⟨
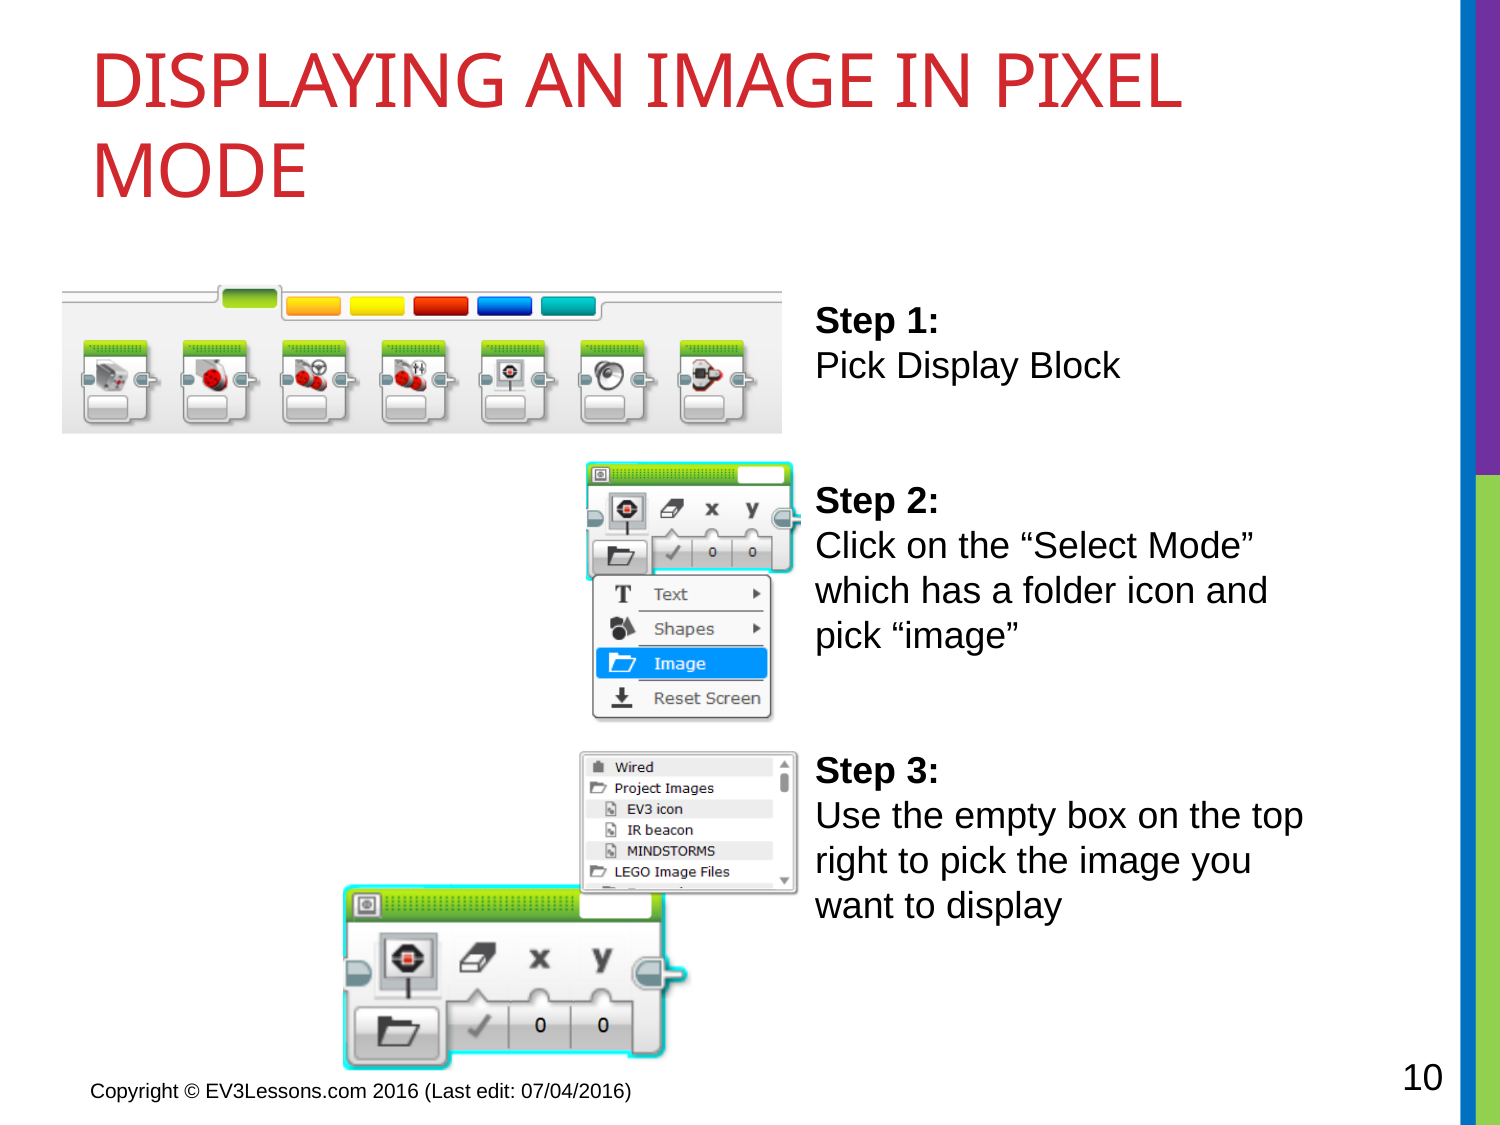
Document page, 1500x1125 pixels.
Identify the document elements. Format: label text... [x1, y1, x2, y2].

picture [586, 453, 801, 727]
footer Copyright © EV3Lessons.com 2016 (Last edit: 07/04/2016) [75, 1070, 706, 1112]
title Displaying an image in PIXEL Mode [75, 25, 1428, 250]
text_box Step 1: Pick Display Block Step 2: Click on the “Select Mode” which has a folder icon and pick “image” Step 3: Use the empty box on the top right to pick the image you want to display [800, 288, 1346, 979]
picture [61, 279, 783, 434]
slide_number 10 [1387, 1045, 1491, 1106]
picture [343, 746, 801, 1071]
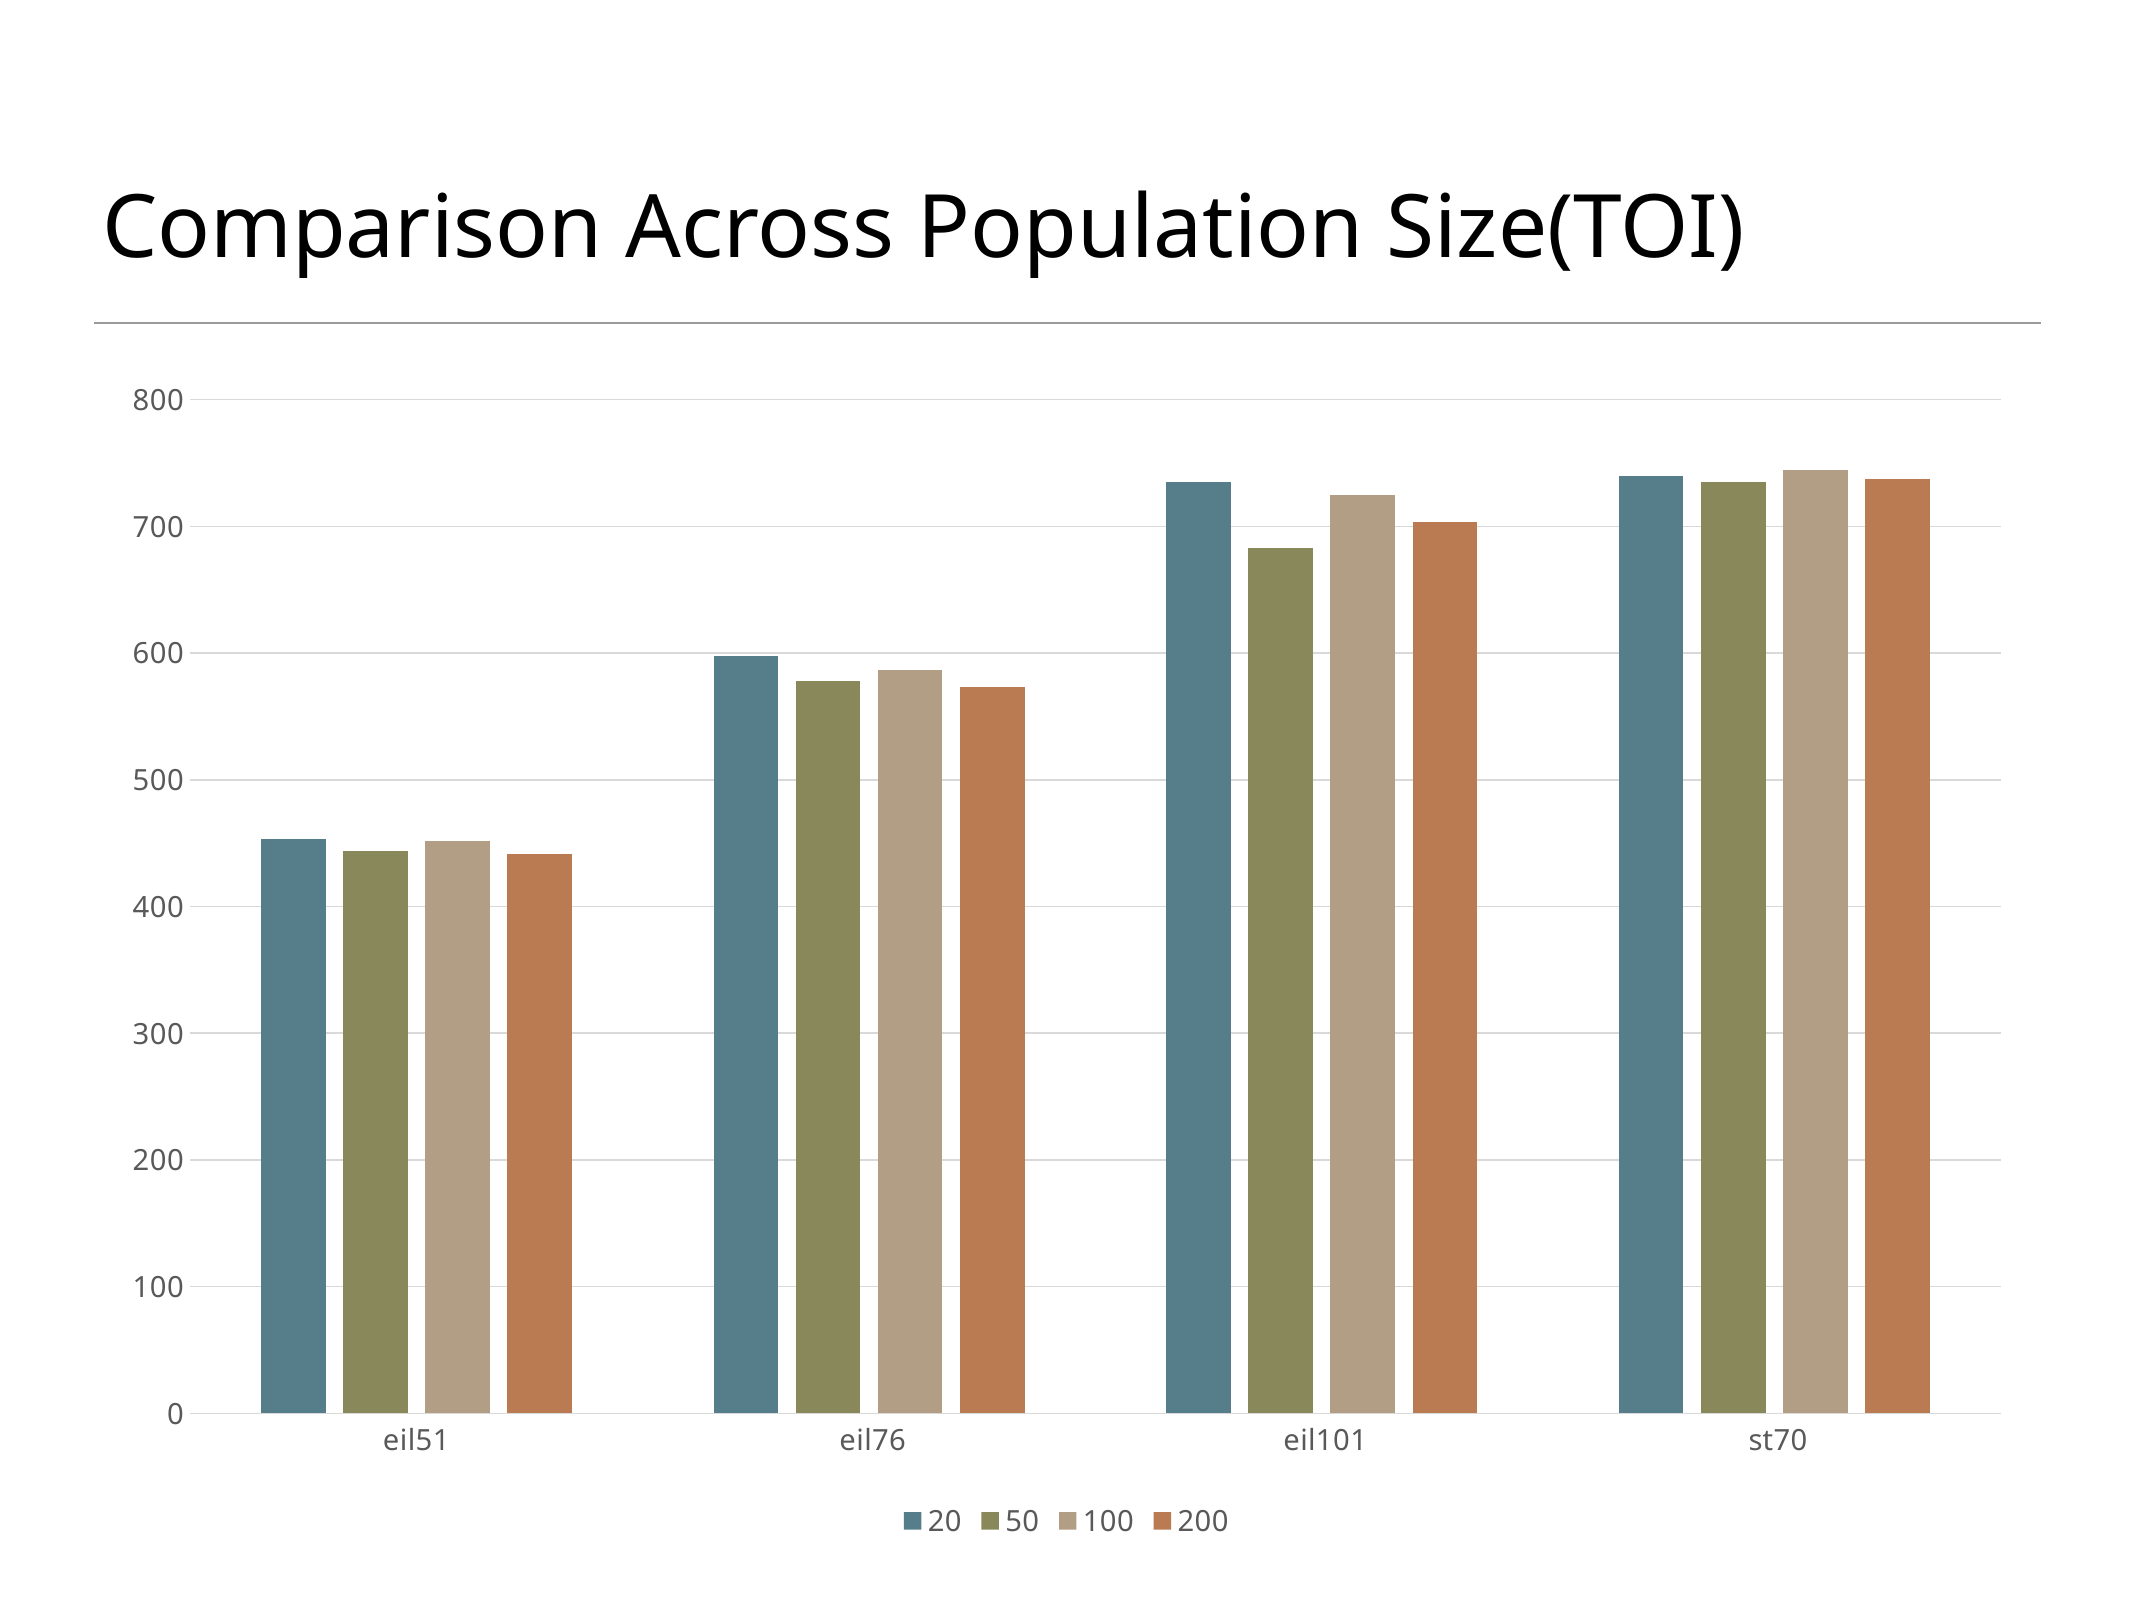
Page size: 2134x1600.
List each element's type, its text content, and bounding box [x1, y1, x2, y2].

chart [93, 355, 2040, 1548]
title Comparison Across Population Size(TOI) [93, 20, 2041, 284]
⟩
DIRECTIONS: Output the records verbatim without pictures.

WRITTEN RESPONSE:
Document page, 1500x1125 pixels.
Identify the document elements. Format: label text... [x1, y1, x2, y2].

picture [586, 453, 801, 727]
footer Copyright © EV3Lessons.com 2016 (Last edit: 07/04/2016) [75, 1070, 706, 1112]
title Displaying an image in PIXEL Mode [75, 25, 1428, 250]
text_box Step 1: Pick Display Block Step 2: Click on the “Select Mode” which has a folder icon and pick “image” Step 3: Use the empty box on the top right to pick the image you want to display [800, 288, 1346, 979]
picture [61, 279, 783, 434]
slide_number 10 [1387, 1045, 1491, 1106]
picture [343, 746, 801, 1071]
Page size: 2134x1600.
List each element's type, its text content, and bounding box [x1, y1, x2, y2].

chart [93, 355, 2040, 1548]
title Comparison Across Population Size(TOI) [93, 20, 2041, 284]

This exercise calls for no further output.